» Task item: Report back every line of the entries that contains "diogosmferreira", exactly as written.

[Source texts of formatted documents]
· · · · · · ·

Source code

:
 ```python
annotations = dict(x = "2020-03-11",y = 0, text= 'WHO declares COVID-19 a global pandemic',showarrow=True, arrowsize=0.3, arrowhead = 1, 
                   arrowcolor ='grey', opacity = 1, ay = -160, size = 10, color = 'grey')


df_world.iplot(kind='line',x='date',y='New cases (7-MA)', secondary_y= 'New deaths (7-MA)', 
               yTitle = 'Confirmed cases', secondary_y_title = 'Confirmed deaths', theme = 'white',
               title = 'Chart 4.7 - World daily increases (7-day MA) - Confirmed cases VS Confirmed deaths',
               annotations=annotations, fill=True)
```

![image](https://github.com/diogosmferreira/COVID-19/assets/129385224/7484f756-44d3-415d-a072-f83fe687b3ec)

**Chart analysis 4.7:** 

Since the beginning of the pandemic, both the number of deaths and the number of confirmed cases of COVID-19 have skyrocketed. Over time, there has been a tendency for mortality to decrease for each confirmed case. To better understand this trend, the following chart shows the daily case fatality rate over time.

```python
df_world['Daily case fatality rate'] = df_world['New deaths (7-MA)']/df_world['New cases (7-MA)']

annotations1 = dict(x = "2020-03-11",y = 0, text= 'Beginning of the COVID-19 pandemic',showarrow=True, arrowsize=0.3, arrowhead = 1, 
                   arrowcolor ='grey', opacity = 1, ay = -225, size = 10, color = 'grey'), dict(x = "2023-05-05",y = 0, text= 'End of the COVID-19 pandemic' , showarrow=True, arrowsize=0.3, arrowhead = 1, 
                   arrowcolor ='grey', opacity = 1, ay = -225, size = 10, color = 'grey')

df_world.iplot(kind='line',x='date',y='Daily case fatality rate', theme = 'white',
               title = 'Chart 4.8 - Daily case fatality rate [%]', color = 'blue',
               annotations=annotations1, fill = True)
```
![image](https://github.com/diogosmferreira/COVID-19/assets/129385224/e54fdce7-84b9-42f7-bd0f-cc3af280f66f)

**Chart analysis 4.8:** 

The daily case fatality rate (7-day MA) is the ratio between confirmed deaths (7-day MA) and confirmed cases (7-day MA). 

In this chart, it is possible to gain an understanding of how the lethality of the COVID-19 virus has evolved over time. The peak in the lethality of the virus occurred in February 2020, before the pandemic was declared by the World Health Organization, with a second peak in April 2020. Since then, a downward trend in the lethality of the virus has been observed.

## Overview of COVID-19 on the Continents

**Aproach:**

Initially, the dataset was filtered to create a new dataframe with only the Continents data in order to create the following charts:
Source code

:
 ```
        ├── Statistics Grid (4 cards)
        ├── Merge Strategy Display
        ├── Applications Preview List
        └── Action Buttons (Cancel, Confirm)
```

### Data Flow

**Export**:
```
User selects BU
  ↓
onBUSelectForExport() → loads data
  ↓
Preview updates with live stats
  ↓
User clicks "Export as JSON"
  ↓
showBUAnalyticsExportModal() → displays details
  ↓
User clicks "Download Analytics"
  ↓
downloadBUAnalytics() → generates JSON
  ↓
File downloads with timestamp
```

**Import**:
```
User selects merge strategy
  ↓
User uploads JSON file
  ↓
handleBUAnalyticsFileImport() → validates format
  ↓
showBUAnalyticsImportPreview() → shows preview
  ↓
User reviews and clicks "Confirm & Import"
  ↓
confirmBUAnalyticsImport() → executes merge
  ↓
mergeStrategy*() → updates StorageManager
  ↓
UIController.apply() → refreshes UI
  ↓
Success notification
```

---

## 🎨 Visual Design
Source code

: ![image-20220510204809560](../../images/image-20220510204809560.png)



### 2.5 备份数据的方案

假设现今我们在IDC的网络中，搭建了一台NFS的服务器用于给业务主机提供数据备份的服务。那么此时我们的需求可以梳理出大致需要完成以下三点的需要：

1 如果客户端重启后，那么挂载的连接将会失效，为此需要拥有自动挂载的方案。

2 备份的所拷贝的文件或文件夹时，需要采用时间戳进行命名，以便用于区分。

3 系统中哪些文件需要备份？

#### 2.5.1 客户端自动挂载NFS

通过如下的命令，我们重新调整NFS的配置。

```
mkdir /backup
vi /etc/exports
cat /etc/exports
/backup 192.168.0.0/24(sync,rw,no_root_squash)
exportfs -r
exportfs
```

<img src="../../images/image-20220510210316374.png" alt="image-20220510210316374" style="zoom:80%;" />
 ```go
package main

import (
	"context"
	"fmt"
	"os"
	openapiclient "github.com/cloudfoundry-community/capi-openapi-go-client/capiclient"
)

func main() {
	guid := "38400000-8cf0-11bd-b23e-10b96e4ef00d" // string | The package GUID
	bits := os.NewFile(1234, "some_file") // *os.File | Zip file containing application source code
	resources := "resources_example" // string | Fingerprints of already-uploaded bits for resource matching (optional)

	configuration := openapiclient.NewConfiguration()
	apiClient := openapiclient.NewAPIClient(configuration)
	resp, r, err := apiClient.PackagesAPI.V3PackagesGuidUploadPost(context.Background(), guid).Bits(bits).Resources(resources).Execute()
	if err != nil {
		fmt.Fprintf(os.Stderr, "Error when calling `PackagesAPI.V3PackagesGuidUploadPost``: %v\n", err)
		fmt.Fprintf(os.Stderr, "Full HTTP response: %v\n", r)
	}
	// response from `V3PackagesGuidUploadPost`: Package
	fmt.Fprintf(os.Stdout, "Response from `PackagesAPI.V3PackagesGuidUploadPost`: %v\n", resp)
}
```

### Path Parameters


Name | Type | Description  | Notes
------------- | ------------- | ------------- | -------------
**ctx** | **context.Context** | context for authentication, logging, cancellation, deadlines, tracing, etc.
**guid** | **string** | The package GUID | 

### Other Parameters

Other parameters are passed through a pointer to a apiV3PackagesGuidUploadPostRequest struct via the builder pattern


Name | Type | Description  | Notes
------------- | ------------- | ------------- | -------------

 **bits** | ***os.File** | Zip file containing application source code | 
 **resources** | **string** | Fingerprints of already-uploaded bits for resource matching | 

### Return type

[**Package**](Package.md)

· · · · · · ·

» Response:
![image](https://github.com/diogosmferreira/COVID-19/assets/129385224/7484f756-44d3-415d-a072-f83fe687b3ec)
![image](https://github.com/diogosmferreira/COVID-19/assets/129385224/e54fdce7-84b9-42f7-bd0f-cc3af280f66f)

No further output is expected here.